Basket weaving led to cloth weaving, and this led to the loom. In Figure 4 we see the simplest and oldest form of the loom. It consisted of a single stick (yarn beam) of wood about four feet long. This was the first form of the loom – just a straight stick of wood and nothing more. From the stick the threads which run lengthwise in the cloth were suspended. These threads are known as the warp. The threads which run breadthwise in the cloth are known as the weft, or woof. As the woman's deft fingers pass along with the weft she carries the thread over the first warp thread, under the second, over the third, under the fourth, and so on. Here we have not only the simplest form of the loom but the simplest kind of cloth.

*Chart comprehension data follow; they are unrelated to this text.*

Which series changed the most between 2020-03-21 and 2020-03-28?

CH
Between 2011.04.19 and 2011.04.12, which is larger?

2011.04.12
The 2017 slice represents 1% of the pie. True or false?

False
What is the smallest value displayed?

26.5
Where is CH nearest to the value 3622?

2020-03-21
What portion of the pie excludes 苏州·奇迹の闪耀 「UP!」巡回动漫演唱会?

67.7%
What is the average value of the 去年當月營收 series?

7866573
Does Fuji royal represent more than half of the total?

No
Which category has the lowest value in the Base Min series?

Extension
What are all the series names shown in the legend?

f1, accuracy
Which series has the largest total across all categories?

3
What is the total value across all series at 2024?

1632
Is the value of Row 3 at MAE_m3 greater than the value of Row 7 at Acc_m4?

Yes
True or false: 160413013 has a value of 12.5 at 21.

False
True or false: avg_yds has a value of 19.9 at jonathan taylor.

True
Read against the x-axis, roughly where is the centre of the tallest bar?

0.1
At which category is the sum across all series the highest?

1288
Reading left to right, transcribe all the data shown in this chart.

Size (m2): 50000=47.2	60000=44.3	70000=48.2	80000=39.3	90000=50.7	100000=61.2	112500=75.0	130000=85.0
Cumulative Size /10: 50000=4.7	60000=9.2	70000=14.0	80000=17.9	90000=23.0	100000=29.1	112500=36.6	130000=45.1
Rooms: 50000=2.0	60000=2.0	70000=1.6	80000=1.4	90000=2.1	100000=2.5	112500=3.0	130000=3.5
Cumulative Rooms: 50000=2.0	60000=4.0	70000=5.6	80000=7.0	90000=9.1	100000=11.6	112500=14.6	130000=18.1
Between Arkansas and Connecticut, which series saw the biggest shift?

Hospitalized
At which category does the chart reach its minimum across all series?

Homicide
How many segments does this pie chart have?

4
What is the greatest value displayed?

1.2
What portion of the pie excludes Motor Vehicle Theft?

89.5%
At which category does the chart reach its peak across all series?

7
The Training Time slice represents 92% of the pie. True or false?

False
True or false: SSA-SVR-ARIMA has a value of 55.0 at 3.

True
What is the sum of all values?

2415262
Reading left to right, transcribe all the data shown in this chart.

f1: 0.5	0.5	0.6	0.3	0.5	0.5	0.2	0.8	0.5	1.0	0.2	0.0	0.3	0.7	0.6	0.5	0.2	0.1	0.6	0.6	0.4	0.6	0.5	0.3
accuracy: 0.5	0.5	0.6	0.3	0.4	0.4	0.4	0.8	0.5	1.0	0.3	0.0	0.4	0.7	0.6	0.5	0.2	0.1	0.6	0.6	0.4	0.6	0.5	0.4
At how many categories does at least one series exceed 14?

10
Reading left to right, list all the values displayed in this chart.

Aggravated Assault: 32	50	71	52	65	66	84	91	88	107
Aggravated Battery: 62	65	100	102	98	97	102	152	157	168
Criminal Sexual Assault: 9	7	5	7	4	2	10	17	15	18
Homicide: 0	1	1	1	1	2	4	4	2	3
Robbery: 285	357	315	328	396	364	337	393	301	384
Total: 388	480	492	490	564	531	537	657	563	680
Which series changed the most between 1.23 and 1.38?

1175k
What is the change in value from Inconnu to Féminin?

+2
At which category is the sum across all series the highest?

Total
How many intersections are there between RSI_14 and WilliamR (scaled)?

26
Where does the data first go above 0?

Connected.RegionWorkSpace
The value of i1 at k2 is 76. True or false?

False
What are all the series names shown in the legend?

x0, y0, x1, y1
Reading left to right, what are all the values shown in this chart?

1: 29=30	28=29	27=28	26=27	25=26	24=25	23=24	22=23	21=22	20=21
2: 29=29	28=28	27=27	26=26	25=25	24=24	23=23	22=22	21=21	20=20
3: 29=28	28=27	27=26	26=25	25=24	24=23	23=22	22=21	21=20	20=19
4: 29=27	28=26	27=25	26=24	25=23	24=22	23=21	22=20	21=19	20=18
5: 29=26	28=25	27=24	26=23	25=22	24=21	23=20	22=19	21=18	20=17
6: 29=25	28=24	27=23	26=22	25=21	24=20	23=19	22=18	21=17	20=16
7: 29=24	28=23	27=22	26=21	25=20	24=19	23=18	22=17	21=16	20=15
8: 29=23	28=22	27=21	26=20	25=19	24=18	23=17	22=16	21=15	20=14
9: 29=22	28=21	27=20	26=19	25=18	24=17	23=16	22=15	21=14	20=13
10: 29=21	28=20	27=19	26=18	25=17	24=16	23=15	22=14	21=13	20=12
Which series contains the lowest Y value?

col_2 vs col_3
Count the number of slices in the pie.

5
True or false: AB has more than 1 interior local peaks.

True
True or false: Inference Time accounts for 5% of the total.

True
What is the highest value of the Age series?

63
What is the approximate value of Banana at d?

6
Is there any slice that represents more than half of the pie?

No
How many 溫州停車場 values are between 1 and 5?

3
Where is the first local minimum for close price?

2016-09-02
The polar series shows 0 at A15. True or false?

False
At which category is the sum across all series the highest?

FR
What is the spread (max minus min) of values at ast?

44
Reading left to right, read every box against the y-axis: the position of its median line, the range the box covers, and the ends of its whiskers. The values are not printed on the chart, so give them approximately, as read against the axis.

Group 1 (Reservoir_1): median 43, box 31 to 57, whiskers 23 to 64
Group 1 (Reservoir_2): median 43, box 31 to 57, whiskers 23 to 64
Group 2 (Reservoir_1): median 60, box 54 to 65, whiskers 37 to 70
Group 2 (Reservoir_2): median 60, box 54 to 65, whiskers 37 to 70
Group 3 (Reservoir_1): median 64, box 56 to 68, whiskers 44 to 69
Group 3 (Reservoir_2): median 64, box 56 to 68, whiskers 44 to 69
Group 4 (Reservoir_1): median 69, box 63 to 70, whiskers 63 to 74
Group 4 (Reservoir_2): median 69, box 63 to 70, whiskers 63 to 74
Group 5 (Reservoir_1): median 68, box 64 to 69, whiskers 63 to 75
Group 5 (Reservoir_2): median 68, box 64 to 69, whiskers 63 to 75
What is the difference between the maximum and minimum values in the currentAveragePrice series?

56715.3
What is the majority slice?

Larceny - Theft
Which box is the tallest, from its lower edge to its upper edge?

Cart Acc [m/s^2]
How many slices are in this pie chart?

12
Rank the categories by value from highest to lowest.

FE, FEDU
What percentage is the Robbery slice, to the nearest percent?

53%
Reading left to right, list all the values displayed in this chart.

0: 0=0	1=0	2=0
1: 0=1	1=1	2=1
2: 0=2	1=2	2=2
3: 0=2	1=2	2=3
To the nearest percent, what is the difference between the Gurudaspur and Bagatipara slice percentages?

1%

FIG. 4. – THE PRIMITIVE LOOM.

FIG. 5. – THE PUEBLO LOOM.

FIG. 6. – THE HEDDLE.
In the loom worked by the Pueblo woman (Fig. 5) a new piece appears. This is the frame through which the threads of the warp pass and which the woman is holding in her right hand. The frame is called a heald, or heddle (Fig. 6). The heddle is of the greatest importance in the construction of the loom and it is well worth while to understand what it does. In the loom operated by the Chilcoot woman (Fig. 4) you noticed that the weaver passed the weft thread above and below the alternate threads of the warp. This required a separate movement for every thread of the warp; if there were a hundred threads a hundred movements were required to pass the weft across once. Now the heddle used by the Pueblo woman separated the fifty warp threads that were to pass above the weft thread from the fifty that were to pass below it, making an opening called, a shed. When the shed was made the weft thread could be passed across at one movement. One movement instead of a hundred! How was this accomplished? Fifty alternate warp threads were passed through the holes in the bars of the heddle frame, one thread through each hole; the other fifty alternate threads passed between the bars of the heddle frame. Now suppose the entire warp of a hundred threads is stretched tight and firm between the woman's body and the yarn beam. With her right hand she raises the heddle and thus lifts the fifty threads which pass through the holes in the bars, while the other fifty threads remain unmoved. This movement makes the passage or shed through which she passes the weft with the left hand. After beating the weft thread close to the cloth either with the fingers or with a sword-like stick, she lowers the heddle with its fifty threads, the other fifty still remain fixed and unmoved. Another shed is formed and the weft is passed through again. Thus with the raising and lowering of the heddle the weft is passed backward and forward and the weaving goes on quite rapidly. If you care to do so you can make a Pueblo loom and can weave a belt on it.